7. Hend Riad, co-founder of Reform studio.

Launching with initial boost by Egyptian accelerator Flat6Labs, Riad and her partner Mariam Hazem turned a university project into a profitable business that not only pushes the boundaries of statement furniture, but also offers a sustainable solution to the problem of plastic waste in Cairo. What started out as a simple university initiative expanded into a design studio, which was awarded in 2013 in Milan. The entrepreneurs have also opened their own workshop, where they work in partnership with NGOs to collect plastic bags for re-use. "Plastic bags are the second most wasted material in Egypt and it takes a thousand years for a plastic bag to degrade," they said in an interview with CairoScene. The winner of international awards, their designs are responsible products that benefit the environment, have a positive impact on the society, and satisfy a user need.  

8. Rasha Abo Elsoud, founder of The Workshops and the Women Entrepreneurs of Egypt network  

A serial social entrepreneur pursuing her passion by helping other women become entrepreneurs, Abo Elsoud abandoned the corporate world to juggle multiple identities as a writer, an entrepreneur and a mother of two. The founder of The Workshops and MAKTABYthe businesswoman stretched the limits in the female startup world when she created the Women Entrepreneurs of Egypt network, working as a coach to provide one-to-one business and soft skills to professionals in and out of Egypt. A published author of five Arabic-language books and a motivational public speaker, Rasha Abo Elsoud is known as a multi-tasking woman with passion in social development, skill development, and culture.
········
What is expected: In the profiles of Egyptian women entrepreneurs, which Egyptian accelerator gave Reform studio its initial boost?
········
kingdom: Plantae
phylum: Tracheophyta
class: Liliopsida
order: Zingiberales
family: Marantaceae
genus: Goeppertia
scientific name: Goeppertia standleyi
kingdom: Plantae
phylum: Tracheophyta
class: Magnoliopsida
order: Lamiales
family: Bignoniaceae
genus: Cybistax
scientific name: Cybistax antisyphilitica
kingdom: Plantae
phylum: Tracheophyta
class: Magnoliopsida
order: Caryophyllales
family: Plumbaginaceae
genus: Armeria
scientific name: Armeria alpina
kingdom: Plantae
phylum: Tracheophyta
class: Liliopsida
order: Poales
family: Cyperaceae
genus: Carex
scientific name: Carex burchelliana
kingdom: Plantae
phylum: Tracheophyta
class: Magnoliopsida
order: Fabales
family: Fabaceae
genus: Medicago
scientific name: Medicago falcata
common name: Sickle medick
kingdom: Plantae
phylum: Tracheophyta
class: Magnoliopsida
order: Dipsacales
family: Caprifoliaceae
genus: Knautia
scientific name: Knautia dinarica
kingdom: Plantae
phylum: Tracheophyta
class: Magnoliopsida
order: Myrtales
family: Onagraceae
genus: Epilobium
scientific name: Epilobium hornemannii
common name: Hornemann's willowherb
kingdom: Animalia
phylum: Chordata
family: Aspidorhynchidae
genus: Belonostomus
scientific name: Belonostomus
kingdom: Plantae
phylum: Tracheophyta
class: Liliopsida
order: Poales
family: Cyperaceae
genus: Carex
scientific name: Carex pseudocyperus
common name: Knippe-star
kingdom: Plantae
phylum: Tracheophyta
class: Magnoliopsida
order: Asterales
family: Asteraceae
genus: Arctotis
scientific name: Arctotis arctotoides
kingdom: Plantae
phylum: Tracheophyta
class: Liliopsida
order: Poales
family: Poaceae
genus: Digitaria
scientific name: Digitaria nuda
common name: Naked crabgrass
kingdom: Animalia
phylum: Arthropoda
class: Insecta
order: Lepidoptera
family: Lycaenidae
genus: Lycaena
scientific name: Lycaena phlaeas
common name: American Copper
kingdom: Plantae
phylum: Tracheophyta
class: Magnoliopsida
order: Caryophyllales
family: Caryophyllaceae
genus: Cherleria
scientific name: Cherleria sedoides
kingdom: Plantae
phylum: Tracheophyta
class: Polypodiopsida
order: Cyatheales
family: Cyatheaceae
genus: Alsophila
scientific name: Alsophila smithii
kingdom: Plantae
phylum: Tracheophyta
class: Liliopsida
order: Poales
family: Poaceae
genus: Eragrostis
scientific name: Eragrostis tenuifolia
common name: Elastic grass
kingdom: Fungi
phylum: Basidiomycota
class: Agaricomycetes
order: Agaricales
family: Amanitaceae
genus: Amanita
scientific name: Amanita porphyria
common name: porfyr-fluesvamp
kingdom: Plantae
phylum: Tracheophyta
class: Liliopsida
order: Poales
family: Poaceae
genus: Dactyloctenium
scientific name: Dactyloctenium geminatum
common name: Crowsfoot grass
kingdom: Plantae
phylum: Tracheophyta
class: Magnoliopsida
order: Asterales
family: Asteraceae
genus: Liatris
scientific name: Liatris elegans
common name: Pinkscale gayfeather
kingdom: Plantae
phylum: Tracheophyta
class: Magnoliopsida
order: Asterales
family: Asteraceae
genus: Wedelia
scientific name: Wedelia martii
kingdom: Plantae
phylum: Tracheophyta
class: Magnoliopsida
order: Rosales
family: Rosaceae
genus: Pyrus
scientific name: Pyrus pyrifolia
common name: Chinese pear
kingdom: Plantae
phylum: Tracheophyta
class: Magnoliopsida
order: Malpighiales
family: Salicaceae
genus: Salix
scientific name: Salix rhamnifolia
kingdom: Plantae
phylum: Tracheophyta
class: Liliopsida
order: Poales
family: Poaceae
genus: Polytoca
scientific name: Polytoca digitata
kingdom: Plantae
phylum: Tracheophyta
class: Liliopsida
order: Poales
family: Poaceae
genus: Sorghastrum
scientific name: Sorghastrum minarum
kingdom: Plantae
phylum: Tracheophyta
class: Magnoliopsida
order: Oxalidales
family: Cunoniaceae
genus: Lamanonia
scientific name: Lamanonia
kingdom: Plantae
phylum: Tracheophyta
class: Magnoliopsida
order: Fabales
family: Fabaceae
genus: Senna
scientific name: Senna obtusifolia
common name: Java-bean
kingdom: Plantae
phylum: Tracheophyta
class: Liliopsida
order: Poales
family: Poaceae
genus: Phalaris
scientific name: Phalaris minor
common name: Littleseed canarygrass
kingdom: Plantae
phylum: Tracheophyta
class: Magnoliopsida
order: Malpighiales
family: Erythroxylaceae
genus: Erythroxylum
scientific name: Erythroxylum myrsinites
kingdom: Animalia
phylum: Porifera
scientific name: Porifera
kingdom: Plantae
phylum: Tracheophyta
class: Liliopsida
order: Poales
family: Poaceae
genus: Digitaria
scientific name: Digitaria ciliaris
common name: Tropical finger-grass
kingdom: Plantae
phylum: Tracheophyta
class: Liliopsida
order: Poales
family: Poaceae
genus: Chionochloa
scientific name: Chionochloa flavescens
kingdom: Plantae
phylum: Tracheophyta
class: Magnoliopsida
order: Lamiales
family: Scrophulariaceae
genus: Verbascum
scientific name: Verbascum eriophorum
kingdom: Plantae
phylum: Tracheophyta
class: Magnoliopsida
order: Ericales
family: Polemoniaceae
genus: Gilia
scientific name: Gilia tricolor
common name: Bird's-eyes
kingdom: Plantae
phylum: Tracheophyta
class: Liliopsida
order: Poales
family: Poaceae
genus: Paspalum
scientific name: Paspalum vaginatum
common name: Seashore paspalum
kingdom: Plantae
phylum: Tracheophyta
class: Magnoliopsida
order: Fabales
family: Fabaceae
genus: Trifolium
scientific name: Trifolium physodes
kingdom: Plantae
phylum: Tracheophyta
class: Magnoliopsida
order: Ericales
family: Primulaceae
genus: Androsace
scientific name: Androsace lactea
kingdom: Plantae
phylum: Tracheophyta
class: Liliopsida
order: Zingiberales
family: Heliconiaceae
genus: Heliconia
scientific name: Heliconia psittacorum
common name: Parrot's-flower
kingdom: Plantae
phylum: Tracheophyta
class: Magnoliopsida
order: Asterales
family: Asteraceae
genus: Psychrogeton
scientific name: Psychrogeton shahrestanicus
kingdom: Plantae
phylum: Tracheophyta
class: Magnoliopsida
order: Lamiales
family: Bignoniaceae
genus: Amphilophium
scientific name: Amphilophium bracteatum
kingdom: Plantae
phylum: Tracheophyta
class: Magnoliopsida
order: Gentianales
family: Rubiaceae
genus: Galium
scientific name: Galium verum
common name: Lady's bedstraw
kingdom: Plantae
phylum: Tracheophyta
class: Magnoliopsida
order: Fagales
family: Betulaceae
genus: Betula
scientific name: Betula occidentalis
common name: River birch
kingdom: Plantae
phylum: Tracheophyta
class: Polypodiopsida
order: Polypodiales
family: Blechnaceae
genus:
········
Finished exercise: Flat6Labs